In order for power to be held by individuals or parties, the opposition must lose power. People do not argue over politics, they argue over their power. It is not the clinical analysis of policy, rather a power that drives the screaming and tears of a deteriorated discussion.

With this understanding, an individual can learn to have effective conversations about politics, even in the divisive climate present in society.

First, understand the purpose of your conversation. If you are seeking out a fight then it is easy to begin one. However, more likely than not, you are engaging in conversation out of curiosity or to persuade the other individual(s). With this understanding, you can keep a clear mind and not be dragged into the trap of arguing — unless, of course, that is the goal.

Second, stick to the facts. While finding the truth in politics is difficult, it is important to utilize reliable sources in order to stay informed. By doing this, a conversation about politics will not be muddied by misinformation and subsequent miscommunication. Furthermore, the emotional component will be diminished by maintaining a fact and data-driven conversation, rather than arguing beliefs.

Third, listen to your voice. It is easy to believe that we hold a monopoly on the truth — that truth being a political opinion. This belief is likely to manifest itself in a number of ways, primarily in your tone of voice. The tone of voice is a powerful part of communication, and both the conscious and unconscious mind can identify shifts in a person’s tone of voice. Whether it be perceived as condescension or politeness, your tone of voice can drastically change the direction of a conversation.

While remaining polite, stay civil. When challenging or questioning the other person’s ideas or beliefs make sure to not attack them as a person. Instead of using statements that may insult their intelligence or morals, direct discussion to the points being brought up or the candidates themselves. In short, follow the Golden Rule: treat others how you want to be treated. Speak to the other person how you wish they would speak to you. Maintain this even if they start becoming hostile, do not match their energy.
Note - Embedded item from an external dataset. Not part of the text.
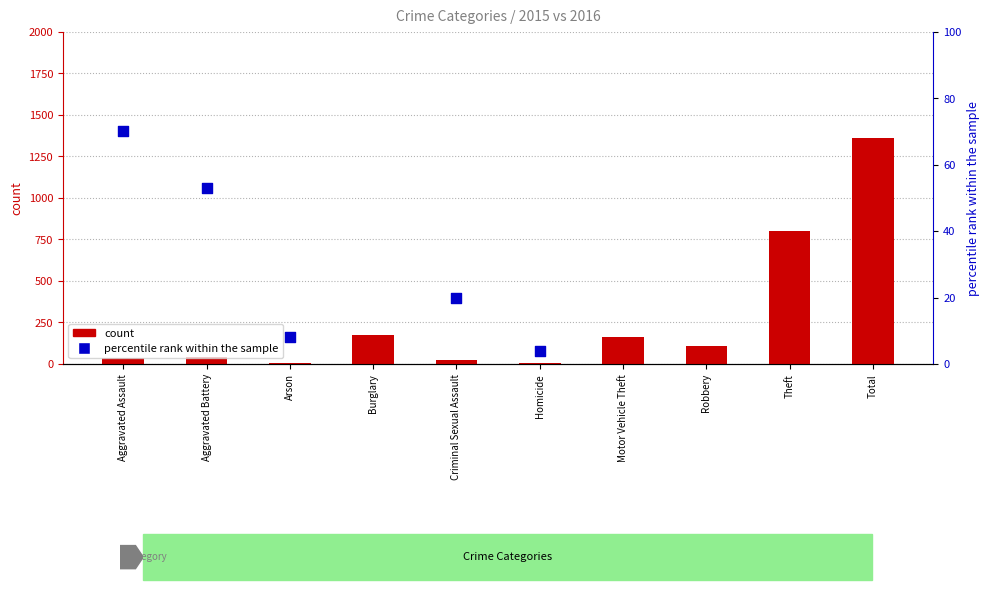

Which series has the largest total across all categories?

percentile rank within the sample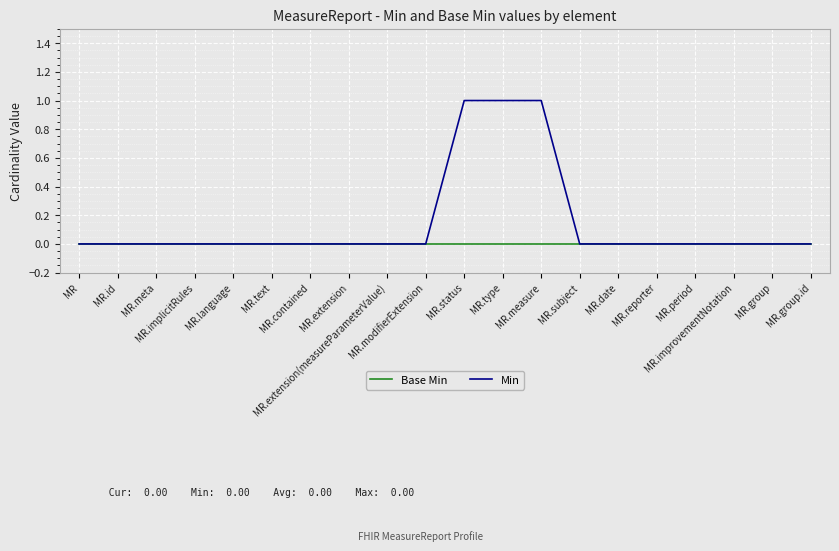

The Min series shows 0 at MR.extension(measureParameterValue). True or false?

True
Finally, know where your limits are. Political conversations can be draining, and you do not owe anyone an explanation for your personal beliefs. While it is important to stay engaged in current events and actively participate in your civic duties, it is important to know when you need to be done with an interaction that is negatively affecting you. If this occurs, be honest with the other individual, explain that the experience has been draining and that it’s time to stop.

No matter how the other person reacts, you can rest easy that if you follow the above tips, you have done your best to engage in effective civil discourse.